--- Extracted records ---

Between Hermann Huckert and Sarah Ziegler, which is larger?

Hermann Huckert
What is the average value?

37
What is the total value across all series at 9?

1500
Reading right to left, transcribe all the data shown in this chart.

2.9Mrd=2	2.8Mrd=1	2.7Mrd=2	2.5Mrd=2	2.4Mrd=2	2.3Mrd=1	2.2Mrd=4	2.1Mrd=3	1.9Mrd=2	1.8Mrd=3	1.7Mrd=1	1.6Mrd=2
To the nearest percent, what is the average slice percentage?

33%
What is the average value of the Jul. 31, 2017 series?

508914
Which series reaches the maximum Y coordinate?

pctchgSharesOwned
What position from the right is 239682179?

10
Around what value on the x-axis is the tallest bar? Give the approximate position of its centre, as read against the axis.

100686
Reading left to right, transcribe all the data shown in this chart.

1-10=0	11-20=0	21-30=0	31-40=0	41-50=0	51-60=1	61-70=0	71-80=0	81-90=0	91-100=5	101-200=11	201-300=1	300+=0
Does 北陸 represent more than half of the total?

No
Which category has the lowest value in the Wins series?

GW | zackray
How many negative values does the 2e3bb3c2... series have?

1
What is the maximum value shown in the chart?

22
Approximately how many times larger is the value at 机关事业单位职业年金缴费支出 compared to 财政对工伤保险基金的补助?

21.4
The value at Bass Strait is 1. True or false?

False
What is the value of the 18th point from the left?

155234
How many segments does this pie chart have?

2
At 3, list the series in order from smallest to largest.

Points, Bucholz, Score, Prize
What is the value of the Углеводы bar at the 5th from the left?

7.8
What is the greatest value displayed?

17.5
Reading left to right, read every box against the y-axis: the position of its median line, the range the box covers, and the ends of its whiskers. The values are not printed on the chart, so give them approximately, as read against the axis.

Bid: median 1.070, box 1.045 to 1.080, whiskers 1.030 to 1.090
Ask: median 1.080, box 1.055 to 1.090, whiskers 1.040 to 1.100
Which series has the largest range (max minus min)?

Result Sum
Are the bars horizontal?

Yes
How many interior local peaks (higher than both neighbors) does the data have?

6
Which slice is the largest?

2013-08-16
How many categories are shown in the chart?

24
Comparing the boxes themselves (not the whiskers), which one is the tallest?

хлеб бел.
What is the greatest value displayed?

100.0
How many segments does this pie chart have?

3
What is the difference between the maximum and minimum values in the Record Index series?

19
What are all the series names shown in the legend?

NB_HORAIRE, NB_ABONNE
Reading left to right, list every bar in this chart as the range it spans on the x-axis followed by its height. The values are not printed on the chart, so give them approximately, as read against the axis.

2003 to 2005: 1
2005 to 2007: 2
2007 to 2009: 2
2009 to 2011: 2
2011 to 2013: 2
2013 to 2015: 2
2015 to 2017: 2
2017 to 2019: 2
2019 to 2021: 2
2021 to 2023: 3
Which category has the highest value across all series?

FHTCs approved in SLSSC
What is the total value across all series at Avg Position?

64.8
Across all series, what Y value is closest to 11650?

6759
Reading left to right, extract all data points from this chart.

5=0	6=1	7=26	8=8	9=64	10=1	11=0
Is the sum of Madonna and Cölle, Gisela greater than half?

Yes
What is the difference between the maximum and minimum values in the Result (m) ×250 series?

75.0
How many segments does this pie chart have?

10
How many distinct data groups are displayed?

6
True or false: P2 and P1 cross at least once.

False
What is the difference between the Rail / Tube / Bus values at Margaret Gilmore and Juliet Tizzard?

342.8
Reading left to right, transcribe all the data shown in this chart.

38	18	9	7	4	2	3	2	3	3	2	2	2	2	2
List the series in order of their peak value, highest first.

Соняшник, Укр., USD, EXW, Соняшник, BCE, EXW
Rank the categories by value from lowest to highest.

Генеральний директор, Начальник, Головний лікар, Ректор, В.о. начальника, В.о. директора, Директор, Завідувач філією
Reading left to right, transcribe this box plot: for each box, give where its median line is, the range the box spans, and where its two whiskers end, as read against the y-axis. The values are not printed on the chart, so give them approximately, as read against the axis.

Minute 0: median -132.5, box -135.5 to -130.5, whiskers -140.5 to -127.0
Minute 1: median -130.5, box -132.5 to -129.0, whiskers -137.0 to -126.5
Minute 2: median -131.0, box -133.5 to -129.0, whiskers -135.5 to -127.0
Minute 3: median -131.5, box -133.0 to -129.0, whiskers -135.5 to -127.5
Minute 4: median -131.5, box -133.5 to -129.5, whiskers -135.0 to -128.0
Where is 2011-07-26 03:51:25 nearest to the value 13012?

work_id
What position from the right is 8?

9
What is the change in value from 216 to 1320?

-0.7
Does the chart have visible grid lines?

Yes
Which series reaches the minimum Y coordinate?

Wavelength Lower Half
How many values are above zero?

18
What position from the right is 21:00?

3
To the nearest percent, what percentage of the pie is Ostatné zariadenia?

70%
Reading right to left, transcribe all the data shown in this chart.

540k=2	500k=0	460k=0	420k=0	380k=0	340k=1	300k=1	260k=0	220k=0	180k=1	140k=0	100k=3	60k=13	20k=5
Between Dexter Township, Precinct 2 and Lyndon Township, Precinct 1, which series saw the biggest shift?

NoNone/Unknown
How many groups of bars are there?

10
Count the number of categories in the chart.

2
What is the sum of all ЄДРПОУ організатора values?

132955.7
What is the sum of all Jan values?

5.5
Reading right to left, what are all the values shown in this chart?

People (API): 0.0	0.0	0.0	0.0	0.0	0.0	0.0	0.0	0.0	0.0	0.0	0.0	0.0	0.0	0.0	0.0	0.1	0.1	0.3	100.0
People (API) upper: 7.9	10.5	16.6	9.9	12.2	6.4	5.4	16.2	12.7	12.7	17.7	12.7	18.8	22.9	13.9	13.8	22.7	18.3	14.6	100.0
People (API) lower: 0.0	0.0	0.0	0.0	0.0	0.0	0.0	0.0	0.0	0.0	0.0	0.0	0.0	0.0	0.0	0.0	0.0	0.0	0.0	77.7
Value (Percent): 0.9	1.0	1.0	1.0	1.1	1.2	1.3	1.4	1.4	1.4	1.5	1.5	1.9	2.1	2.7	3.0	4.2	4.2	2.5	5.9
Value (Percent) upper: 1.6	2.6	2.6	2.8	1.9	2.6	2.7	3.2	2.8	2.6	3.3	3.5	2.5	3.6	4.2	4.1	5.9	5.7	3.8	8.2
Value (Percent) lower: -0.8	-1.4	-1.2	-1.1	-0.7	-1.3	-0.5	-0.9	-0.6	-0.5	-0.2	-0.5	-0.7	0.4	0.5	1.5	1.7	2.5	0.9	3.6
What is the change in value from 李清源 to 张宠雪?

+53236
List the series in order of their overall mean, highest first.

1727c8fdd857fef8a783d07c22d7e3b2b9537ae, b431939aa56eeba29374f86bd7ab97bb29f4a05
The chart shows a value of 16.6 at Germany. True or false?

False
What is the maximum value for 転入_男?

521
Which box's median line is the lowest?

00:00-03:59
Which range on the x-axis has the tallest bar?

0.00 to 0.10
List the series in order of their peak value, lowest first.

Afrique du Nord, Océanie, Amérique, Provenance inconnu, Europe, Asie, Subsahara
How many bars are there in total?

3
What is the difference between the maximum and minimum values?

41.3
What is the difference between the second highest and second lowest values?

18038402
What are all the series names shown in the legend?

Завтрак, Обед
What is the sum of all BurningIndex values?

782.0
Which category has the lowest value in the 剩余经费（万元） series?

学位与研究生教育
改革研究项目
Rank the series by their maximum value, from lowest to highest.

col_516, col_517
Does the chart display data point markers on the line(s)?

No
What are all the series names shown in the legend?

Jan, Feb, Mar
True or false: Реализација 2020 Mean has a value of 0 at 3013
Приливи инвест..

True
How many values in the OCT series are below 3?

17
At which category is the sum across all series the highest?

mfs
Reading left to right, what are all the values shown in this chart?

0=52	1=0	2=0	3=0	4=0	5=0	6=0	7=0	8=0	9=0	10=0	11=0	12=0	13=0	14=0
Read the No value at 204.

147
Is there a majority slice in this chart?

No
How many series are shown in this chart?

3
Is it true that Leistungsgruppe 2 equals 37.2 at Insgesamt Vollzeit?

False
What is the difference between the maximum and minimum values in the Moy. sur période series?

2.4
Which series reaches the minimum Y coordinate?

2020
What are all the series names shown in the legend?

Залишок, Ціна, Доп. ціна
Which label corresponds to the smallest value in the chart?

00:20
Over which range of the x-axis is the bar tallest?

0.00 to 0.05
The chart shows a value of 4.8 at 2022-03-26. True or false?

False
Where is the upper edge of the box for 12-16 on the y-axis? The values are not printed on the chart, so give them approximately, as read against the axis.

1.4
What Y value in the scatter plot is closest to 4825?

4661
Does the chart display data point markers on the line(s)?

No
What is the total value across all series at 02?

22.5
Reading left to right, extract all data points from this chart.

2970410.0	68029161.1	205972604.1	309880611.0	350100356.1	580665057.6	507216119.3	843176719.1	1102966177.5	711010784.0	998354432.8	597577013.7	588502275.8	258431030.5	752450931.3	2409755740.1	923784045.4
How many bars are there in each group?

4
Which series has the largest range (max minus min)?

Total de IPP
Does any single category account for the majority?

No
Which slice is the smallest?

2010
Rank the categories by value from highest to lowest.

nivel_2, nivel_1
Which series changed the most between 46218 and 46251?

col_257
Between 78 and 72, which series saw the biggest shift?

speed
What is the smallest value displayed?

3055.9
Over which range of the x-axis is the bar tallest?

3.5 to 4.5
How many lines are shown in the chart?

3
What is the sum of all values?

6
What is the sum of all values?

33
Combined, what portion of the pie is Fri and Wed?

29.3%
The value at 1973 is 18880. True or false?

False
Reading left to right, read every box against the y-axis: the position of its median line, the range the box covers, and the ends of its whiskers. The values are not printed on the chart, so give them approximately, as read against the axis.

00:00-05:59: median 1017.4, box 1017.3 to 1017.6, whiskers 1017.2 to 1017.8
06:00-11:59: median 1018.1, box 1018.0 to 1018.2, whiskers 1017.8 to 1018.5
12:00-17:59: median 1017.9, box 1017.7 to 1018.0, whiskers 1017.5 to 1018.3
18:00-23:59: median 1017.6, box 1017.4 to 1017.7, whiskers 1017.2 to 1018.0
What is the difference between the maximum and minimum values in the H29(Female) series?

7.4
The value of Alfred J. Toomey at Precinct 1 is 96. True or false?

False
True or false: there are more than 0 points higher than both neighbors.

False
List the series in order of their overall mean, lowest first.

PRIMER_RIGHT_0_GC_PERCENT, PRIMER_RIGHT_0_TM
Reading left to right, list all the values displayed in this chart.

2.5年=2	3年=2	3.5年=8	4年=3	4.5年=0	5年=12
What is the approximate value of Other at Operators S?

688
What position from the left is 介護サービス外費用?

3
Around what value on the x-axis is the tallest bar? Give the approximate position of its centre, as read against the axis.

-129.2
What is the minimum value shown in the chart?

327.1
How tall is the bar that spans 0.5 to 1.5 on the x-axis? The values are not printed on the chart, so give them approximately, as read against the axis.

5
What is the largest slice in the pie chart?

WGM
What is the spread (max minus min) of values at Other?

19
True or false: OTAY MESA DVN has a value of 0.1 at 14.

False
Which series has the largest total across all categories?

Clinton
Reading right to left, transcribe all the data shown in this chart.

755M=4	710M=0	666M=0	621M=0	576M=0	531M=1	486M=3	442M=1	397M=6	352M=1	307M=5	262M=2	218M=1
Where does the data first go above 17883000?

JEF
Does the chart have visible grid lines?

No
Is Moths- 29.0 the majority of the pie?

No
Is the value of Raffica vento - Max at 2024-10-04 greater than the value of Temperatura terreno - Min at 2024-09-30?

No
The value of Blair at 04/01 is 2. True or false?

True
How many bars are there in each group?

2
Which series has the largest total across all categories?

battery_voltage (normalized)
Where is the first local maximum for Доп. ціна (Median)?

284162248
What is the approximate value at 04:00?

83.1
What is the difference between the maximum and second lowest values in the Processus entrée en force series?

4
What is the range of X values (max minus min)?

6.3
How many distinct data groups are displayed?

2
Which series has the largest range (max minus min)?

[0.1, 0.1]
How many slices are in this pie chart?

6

---

** Job **
Show every line of the data above that contains the string "neighbors", matching case exactly.

** The completed task **
How many interior local peaks (higher than both neighbors) does the data have?
True or false: there are more than 0 points higher than both neighbors.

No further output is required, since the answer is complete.